# [PROBLEM]
Go over the records and copy every line with the string "Howliet".

(DATA RECORDS begins)

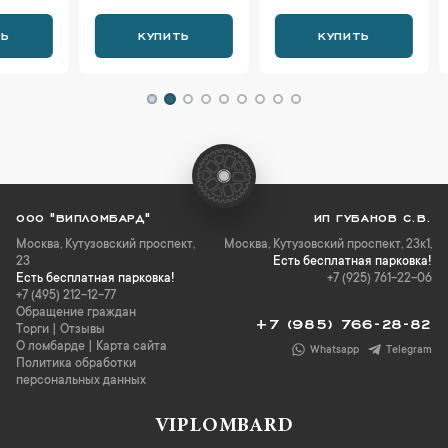
КУПИТЬ
КУПИТЬ
К
ООО "ВИПЛОМБАРД"
ИП ГУБАНОВ С.В.
Москва
,
Кутузовский проспект,
Москва, Кутузовский проспект, 23к1,
23
Есть бесплатная парковка!
Есть бесплатная парковка!
+7 (925) 761-22-06
+7 (495) 212-12-77
Обращение граждан
+7 (985) 766-28-82
Торги
|
Отзывы
О ломбарде
|
Карта сайта
Whatsapp
Telegram
Политика обработки
персональных данных
VIPLOMBARD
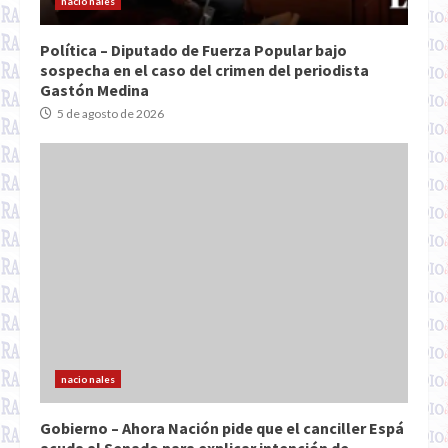
nacionales
Política – Diputado de Fuerza Popular bajo
sospecha en el caso del crimen del periodista
Gastón Medina
5 de agosto de 2026
nacionales
Gobierno – Ahora Nación pide que el canciller Espá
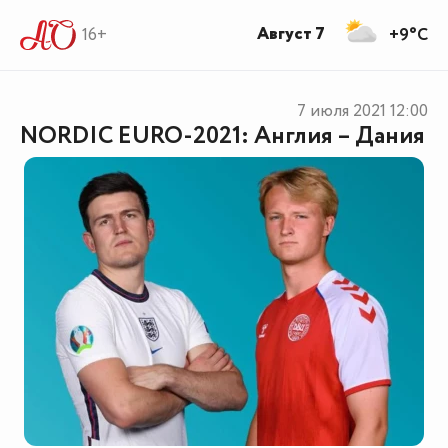
Август 7
16+
+9°C
7 июля 2021
12:00
NORDIC EURO-2021: Англия – Дания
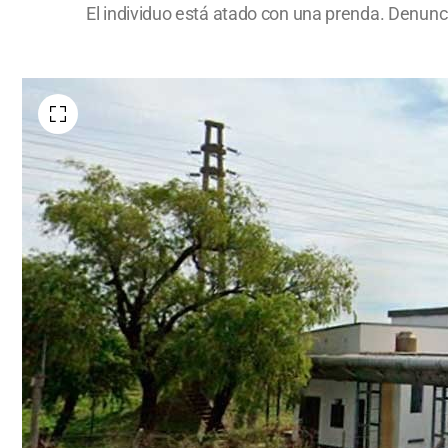
El individuo está atado con una prenda. Denunci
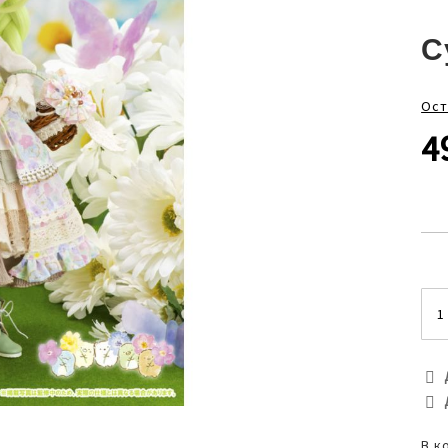
С
Ост
4
В к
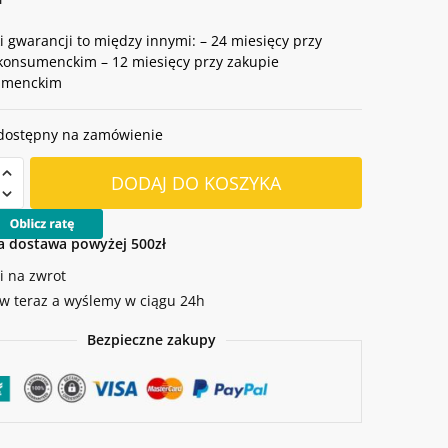
 gwarancji to między innymi: – 24 miesięcy przy
konsumenckim – 12 miesięcy przy zakupie
umenckim
dostępny na zamówienie
DODAJ DO KOSZYKA
rczy
 dostawa powyżej 500zł
i na zwrot
 teraz a wyślemy w ciągu 24h
Bezpieczne zakupy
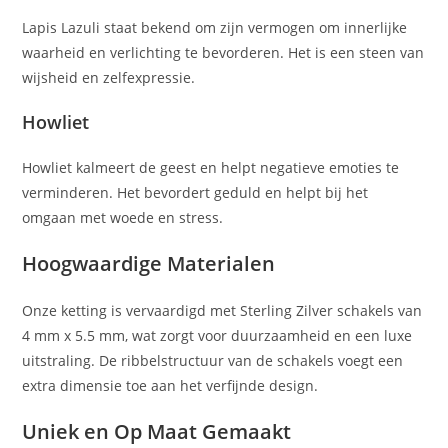
Lapis Lazuli staat bekend om zijn vermogen om innerlijke
waarheid en verlichting te bevorderen. Het is een steen van
wijsheid en zelfexpressie.
Howliet
Howliet kalmeert de geest en helpt negatieve emoties te
verminderen. Het bevordert geduld en helpt bij het
omgaan met woede en stress.
Hoogwaardige Materialen
Onze ketting is vervaardigd met Sterling Zilver schakels van
4 mm x 5.5 mm, wat zorgt voor duurzaamheid en een luxe
uitstraling. De ribbelstructuur van de schakels voegt een
extra dimensie toe aan het verfijnde design.
Uniek en Op Maat Gemaakt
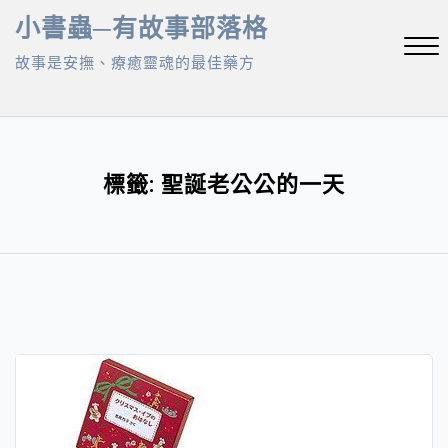
Skip
小書蟲─有故事部落格
to
故事是安撫、療癒靈魂的最佳藥方
content
Close
Menu
標籤:
聖誕老公公的一天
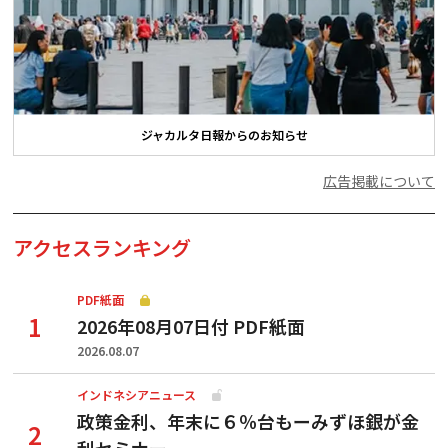
ジャカルタ日報からのお知らせ
広告掲載について
アクセスランキング
PDF紙面
2026年08月07日付 PDF紙面
2026.08.07
インドネシアニュース
政策金利、年末に６％台もーみずほ銀が金
利セミナー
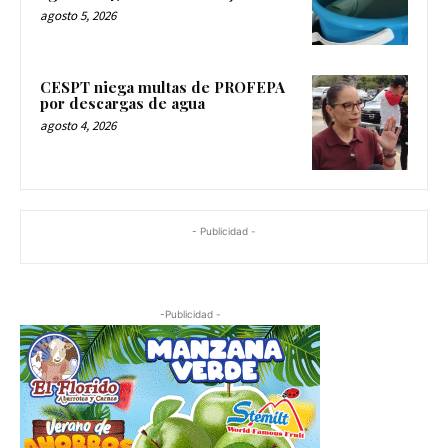
agosto 5, 2026
CESPT niega multas de PROFEPA
por descargas de agua
agosto 4, 2026
- Publicidad -
-Publicidad -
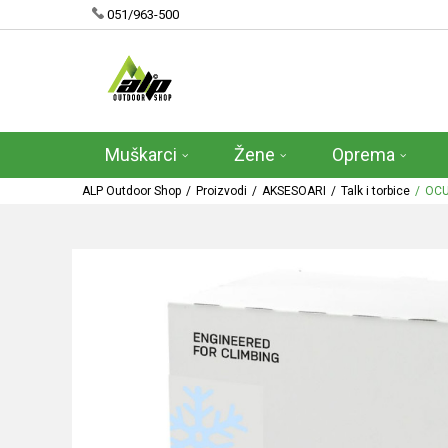
051/963-500
Muškarci
Žene
Oprema
ALP Outdoor Shop
Proizvodi
AKSESOARI
Talk i torbice
OCU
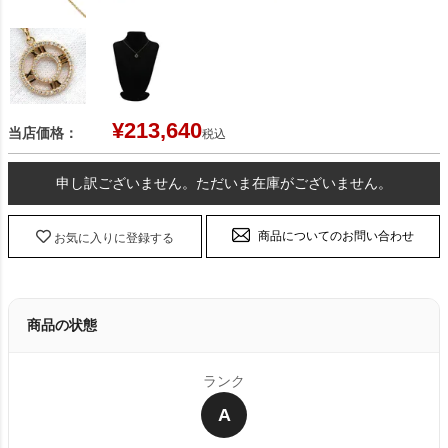
¥
213,640
当店価格：
税込
申し訳ございません。ただいま在庫がございません。
商品についてのお問い合わせ
お気に入りに登録する
商品の状態
ランク
A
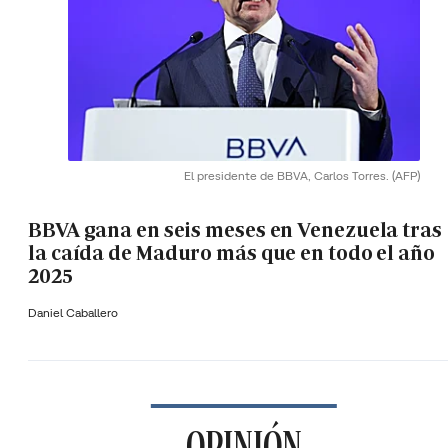
El presidente de BBVA, Carlos Torres.
(AFP)
BBVA gana en seis meses en Venezuela tras
la caída de Maduro más que en todo el año
2025
Daniel Caballero
OPINIÓN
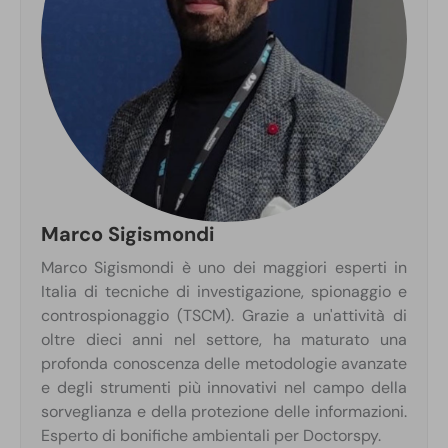
Marco Sigismondi
Marco Sigismondi è uno dei maggiori esperti in
Italia di tecniche di investigazione, spionaggio e
controspionaggio (TSCM). Grazie a un'attività di
oltre dieci anni nel settore, ha maturato una
profonda conoscenza delle metodologie avanzate
e degli strumenti più innovativi nel campo della
sorveglianza e della protezione delle informazioni.
Esperto di bonifiche ambientali per Doctorspy.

(DATA RECORDS ends)

# [TASK OUTPUT]
Howliet
Howliet kalmeert de geest en helpt negatieve emoties te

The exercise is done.